Table of Contents
Molecular Biology International
Volume 2011 (2011), Article ID 389364, 14 pages
Research Article

Screening the MayBridge Rule of 3 Fragment Library for Compounds That Interact with the Trypanosoma brucei myo-Inositol-3-Phosphate Synthase and/or Show Trypanocidal Activity

Biomolecular Science, The North Haugh, The University of St. Andrews, Fife, Scotland, KY16 9ST, UK

Received 31 December 2010; Revised 23 February 2011; Accepted 23 February 2011

Academic Editor: Wanderley De Souza

Copyright © 2011 Louise L. Major and Terry K. Smith. This is an open access article distributed under the Creative Commons Attribution License, which permits unrestricted use, distribution, and reproduction in any medium, provided the original work is properly cited.


Inositol-3-phosphate synthase (INO1) has previously been genetically validated as a drug target against Trypanosoma brucei, the causative agent of African sleeping sickness. Chemical intervention of this essential enzyme could lead to new therapeutic agents. Unfortunately, no potent inhibitors of INO1 from any organism have been reported, so a screen for potential novel inhibitors of T. brucei INO1was undertaken. Detection of inhibition of T. brucei INO1 is problematic due to the nature of the reaction.

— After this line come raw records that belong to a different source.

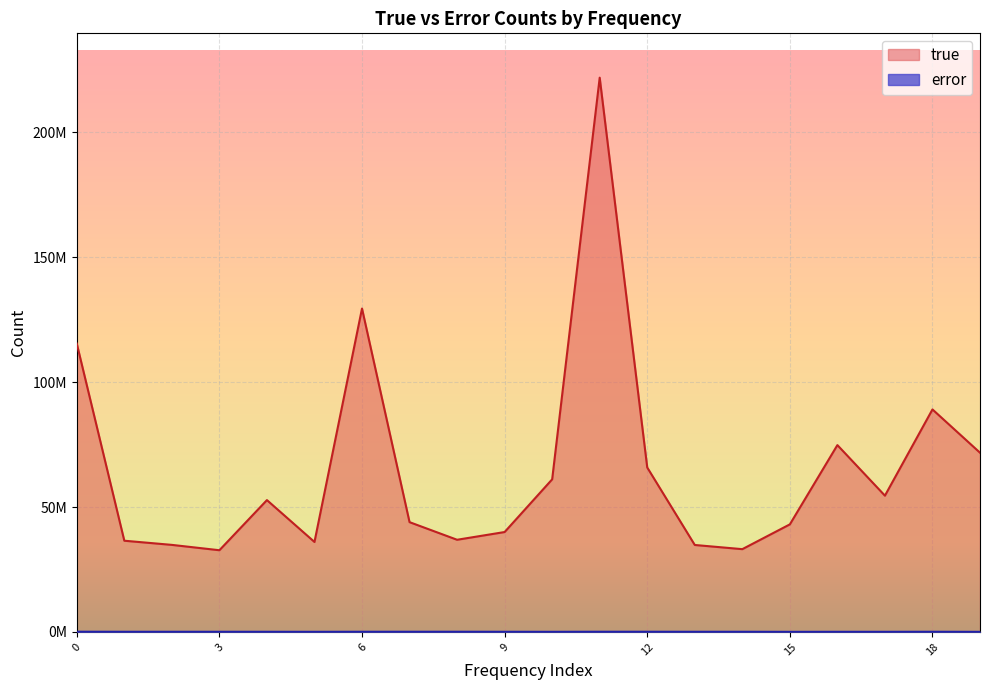

Does the chart display data point markers on the line(s)?

No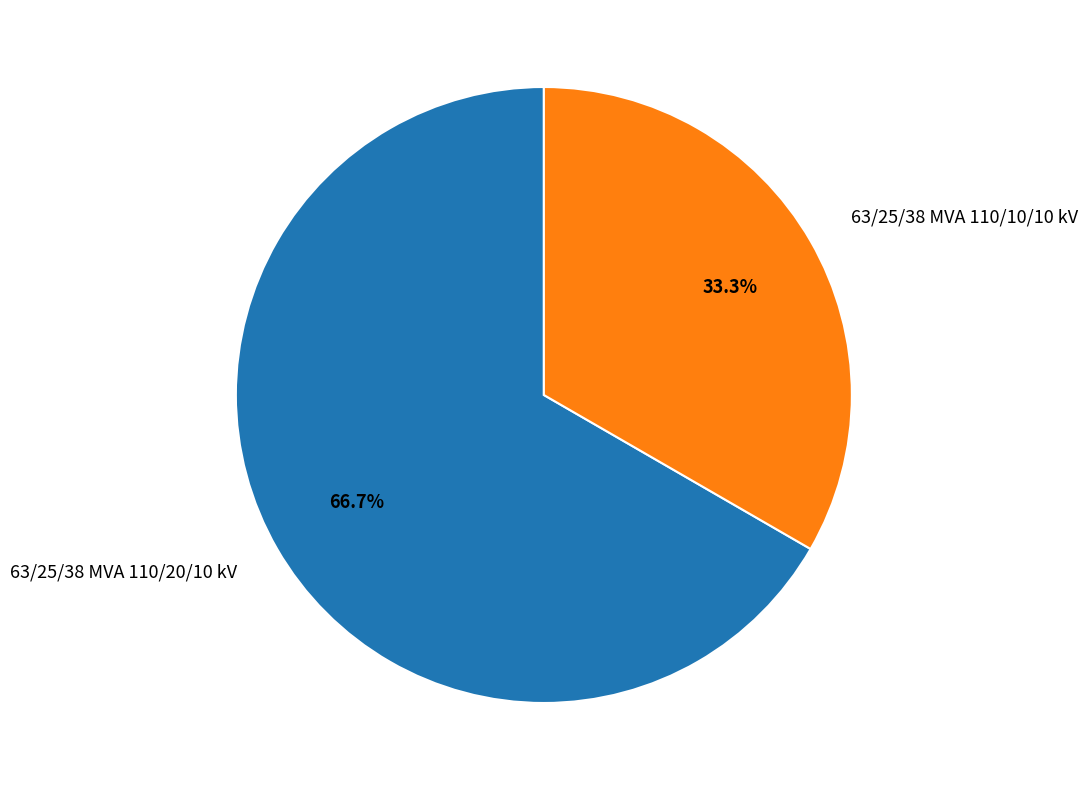

Which has a higher value, 63/25/38 MVA 110/10/10 kV or 63/25/38 MVA 110/20/10 kV?

63/25/38 MVA 110/20/10 kV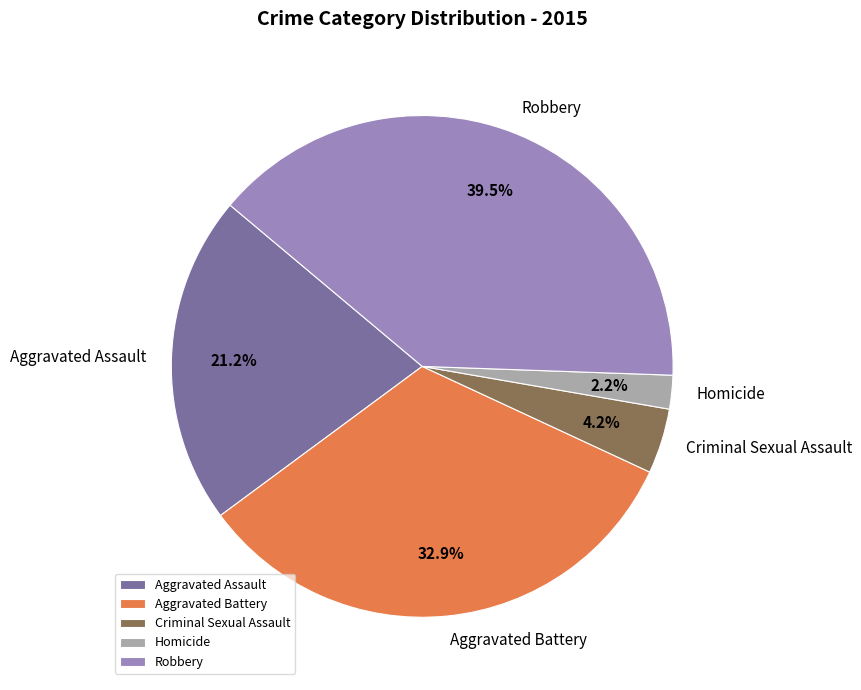

Is Criminal Sexual Assault the majority of the pie?

No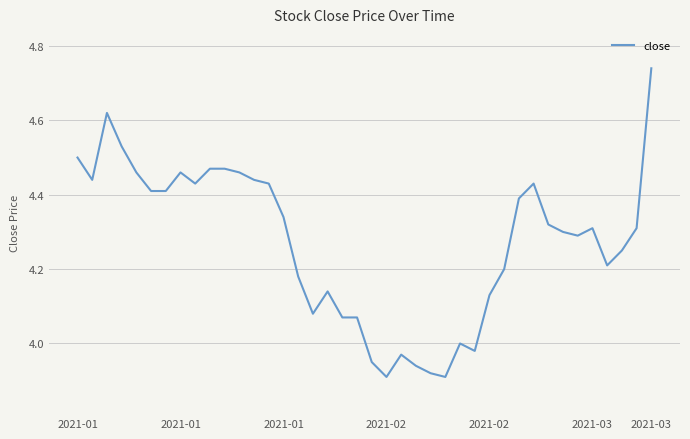

Does the chart have visible grid lines?

Yes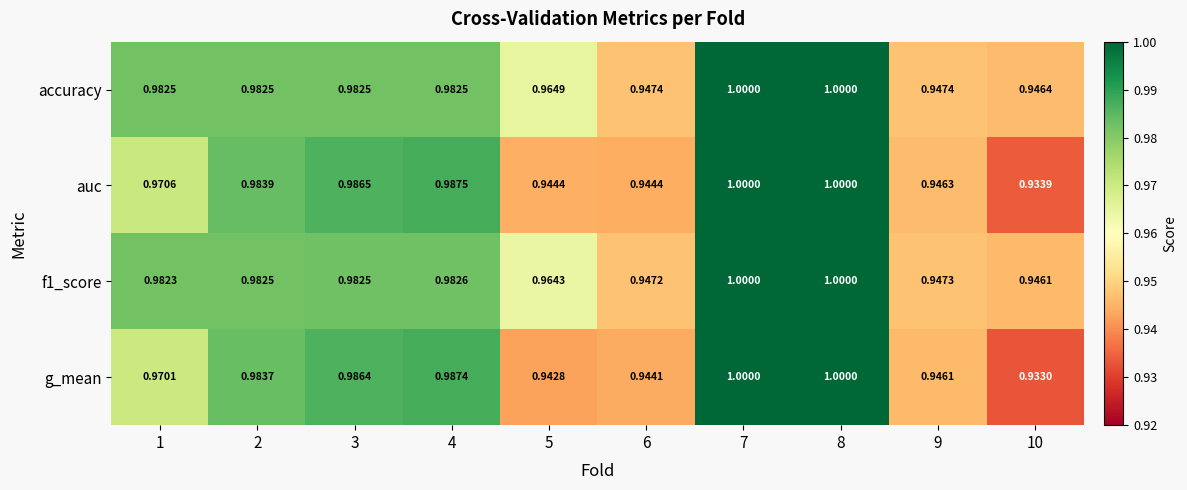

Which series has the widest spread of values?

g_mean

Direct detection requires differentiation between glucose-6-phosphate and inositol-3-phosphate. Coupled enzyme assays could give false positives as potentially they could inhibit the coupling enzyme. Thus, an alternative approach of differential scanning fluorimetry to identify compounds that interact with T. brucei INO1 was employed to screen ~670 compounds from the MayBridge Rule of 3 Fragment Library. This approach identified 38 compounds, which significantly altered the Tm of TbINO1. Four compounds showed trypanocidal activity with ED50s in the tens of micromolar range, with 2 having a selectivity index in excess of 250. The trypanocidal and general cytotoxicity activities of all of the compounds in the library are also reported, with the best having ED50S of ~20 μM against T. brucei.